(Source document)
All Products
Search
Document Center

Data Transmission Service:Use the SDK demo to consume tracked data

Last Updated:Feb 22, 2024

After you create a change tracking task and a consumer group, you can write code or use the SDK demo that is provided by Data Transmission Service (DTS) to track and consume data. This topic describes how to use the SDK demo to consume tracked data.

Procedure

Important

This topic describes how to use the SDK demo to consume tracked data. In this example, IntelliJ IDEA Community Edition 2020.1 for Windows is used.

  1. Create a change tracking task. For more information, see the relevant topics in Overview of change tracking scenarios.
  2. Create one or more consumer groups. For more information, see Create consumer groups.
  3. Use the SDK demo based on your business requirements.

    • (Recommended) Use the packaged new change tracking SDK

      1. Open IntelliJ IDEA and click Create New Project.

      2. In the project that you created, find the pom.xml file.

      3. Add the following dependency to the pom.xml file:

        <dependency>
            <groupId>com.aliyun.dts</groupId>
            <artifactId>dts-new-subscribe-sdk</artifactId>
            <version>{dts_new_sdk_version}</version>
        </dependency>
        Important
        • You can view the latest version of the change tracking SDK on the dts-new-subscribe-sdk page.

        • The dts-new-subscribe-sdk package encapsulates the following native dependency:

          <dependency>
            <groupId>org.apache.kafka</groupId>
            <artifactId>kafka-clients</artifactId>
            <version>{version}</version>
          </dependency>
        • The dts-new-subscribe-sdk package of version 2.0.0 encapsulates the kafka-clients dependency of version 2.7.0. The dts-new-subscribe-sdk package of earlier versions encapsulates the kafka-clients dependency of version 1.0.0.

      4. Use the new change tracking SDK. For more information about the demo, visit aliyun-dts-subscribe-sdk-java on GitHub.

    • Use the new change tracking SDK by customizing code

      1. Download the SDK demo package and decompress the package.

        Note

        Click the code icon and select Download ZIP to download the package.

      2. Go to the directory in which the package is decompressed. Then, open the pom.xml file by using a text editor and change the SDK version to the latest.设置SDK版本

        Important
        • You can view the latest version of the change tracking SDK on the dts-new-subscribe-sdk page.

(What this task involves)
Copy the DTS SDK demo page starting with "1. Create a" and going on through "Create New Project.", and swap "consumer groups" for "subscriber groups". The items that come next are separate material, unrelated to the DTS SDK demo page.

(Data to examine)
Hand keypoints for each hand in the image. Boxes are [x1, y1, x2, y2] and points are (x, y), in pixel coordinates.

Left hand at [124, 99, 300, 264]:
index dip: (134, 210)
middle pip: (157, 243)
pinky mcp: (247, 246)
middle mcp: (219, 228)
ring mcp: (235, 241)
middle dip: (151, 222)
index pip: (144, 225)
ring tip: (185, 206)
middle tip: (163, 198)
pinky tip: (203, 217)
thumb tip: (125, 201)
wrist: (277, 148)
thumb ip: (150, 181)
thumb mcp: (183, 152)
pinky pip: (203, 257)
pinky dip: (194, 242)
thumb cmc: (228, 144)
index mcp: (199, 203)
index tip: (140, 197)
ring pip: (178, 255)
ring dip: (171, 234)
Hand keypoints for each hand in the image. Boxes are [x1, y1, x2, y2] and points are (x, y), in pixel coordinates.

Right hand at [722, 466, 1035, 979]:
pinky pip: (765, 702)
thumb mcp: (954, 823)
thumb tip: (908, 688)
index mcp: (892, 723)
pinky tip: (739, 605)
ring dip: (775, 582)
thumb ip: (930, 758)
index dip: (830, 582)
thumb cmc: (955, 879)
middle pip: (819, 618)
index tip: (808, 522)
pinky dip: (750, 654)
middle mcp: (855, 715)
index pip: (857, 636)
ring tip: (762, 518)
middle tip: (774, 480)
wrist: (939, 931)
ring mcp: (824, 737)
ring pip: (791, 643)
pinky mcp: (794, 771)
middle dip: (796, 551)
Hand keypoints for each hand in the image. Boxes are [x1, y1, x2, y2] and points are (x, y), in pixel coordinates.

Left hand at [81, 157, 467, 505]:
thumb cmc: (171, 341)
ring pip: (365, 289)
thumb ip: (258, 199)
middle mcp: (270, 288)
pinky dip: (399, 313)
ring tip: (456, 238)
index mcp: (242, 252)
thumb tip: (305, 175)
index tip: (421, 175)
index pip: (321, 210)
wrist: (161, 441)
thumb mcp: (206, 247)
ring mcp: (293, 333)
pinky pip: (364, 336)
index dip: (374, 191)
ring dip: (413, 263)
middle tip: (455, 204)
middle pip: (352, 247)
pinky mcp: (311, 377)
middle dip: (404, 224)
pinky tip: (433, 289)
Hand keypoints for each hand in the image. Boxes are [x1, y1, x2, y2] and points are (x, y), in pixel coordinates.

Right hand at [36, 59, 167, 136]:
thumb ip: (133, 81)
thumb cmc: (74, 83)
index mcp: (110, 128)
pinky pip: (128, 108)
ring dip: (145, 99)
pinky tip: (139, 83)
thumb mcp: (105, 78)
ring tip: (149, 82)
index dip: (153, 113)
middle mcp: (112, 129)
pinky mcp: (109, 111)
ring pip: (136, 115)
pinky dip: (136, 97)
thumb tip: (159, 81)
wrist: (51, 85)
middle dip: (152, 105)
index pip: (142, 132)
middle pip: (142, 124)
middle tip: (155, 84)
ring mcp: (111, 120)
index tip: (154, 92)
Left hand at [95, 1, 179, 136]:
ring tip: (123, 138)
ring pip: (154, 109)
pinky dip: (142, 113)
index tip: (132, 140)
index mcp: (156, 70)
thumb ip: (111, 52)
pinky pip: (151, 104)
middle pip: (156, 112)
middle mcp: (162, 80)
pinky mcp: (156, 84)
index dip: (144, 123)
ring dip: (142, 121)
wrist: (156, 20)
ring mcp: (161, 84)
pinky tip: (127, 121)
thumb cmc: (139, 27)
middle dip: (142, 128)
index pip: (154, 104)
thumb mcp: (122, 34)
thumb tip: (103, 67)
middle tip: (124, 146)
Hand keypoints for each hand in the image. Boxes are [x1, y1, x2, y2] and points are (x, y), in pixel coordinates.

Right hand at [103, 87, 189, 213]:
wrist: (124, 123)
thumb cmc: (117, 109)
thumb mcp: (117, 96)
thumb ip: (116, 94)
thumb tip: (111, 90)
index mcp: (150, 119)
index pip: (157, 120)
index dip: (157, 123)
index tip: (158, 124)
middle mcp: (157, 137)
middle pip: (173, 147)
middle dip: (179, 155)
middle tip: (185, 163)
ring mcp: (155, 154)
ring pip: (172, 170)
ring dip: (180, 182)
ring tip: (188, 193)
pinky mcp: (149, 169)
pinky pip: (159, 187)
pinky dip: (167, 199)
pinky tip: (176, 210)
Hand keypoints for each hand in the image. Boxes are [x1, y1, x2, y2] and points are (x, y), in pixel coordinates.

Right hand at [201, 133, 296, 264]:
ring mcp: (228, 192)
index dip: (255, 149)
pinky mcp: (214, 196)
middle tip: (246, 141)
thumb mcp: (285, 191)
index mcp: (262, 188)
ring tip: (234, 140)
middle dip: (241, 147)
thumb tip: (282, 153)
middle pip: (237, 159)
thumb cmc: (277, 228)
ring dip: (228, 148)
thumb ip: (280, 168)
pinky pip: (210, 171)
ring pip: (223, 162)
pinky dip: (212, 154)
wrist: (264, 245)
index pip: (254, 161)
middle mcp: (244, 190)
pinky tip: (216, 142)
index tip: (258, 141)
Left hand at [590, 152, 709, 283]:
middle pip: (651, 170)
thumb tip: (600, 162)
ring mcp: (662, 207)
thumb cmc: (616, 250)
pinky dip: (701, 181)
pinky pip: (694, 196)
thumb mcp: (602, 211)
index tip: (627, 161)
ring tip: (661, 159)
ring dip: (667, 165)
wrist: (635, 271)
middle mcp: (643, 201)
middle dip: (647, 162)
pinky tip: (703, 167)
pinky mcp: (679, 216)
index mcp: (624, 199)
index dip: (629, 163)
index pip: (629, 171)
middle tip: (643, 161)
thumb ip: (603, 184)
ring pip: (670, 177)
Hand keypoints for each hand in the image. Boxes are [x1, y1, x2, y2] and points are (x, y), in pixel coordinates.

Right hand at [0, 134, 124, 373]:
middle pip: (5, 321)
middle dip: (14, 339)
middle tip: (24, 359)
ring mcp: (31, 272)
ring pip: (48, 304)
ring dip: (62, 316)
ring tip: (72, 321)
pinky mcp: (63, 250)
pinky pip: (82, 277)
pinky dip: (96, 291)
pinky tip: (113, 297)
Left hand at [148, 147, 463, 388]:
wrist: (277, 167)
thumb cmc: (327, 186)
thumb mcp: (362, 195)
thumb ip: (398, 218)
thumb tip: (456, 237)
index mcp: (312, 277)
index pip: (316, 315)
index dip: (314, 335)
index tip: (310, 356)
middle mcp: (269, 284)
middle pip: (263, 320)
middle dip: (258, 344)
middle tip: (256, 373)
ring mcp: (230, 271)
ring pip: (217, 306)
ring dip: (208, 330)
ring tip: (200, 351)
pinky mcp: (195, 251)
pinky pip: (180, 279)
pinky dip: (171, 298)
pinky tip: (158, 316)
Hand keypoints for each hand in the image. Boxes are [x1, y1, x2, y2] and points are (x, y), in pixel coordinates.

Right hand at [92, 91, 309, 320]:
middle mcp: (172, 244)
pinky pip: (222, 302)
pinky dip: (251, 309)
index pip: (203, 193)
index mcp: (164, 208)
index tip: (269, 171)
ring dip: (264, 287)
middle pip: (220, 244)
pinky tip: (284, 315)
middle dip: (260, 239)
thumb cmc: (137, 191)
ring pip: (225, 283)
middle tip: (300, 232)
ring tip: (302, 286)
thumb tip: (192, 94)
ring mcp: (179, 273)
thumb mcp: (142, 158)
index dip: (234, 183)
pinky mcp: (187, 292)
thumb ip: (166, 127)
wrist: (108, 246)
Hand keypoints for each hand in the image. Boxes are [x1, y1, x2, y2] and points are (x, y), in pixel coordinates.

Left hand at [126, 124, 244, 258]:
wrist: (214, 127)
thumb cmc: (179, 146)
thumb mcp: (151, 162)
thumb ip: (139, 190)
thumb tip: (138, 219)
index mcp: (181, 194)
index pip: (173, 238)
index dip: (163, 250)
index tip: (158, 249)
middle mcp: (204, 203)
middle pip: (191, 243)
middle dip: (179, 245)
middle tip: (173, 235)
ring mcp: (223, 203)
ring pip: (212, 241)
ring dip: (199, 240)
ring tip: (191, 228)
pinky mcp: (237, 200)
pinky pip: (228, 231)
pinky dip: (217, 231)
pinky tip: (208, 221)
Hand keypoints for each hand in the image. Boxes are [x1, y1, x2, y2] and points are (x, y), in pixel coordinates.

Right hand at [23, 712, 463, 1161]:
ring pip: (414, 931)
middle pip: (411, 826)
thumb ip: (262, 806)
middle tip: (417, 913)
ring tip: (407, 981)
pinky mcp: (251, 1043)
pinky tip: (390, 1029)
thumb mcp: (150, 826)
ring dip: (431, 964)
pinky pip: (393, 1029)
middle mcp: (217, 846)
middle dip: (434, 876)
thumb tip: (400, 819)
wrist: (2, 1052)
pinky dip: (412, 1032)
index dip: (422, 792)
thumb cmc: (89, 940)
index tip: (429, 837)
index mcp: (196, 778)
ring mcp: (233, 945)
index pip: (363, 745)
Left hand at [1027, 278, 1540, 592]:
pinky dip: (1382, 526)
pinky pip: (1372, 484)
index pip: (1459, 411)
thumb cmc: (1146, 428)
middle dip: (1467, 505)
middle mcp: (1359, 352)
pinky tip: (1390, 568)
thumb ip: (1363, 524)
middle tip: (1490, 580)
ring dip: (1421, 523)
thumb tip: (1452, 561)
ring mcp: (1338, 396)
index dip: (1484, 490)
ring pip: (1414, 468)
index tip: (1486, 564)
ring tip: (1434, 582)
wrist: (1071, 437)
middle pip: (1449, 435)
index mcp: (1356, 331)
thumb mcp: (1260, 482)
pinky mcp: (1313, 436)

(Written answer)
1. Create a change tracking task. For more information, see the relevant topics in Overview of change tracking scenarios.
  2. Create one or more subscriber groups. For more information, see Create subscriber groups.
  3. Use the SDK demo based on your business requirements.

    • (Recommended) Use the packaged new change tracking SDK

      1. Open IntelliJ IDEA and click Create New Project.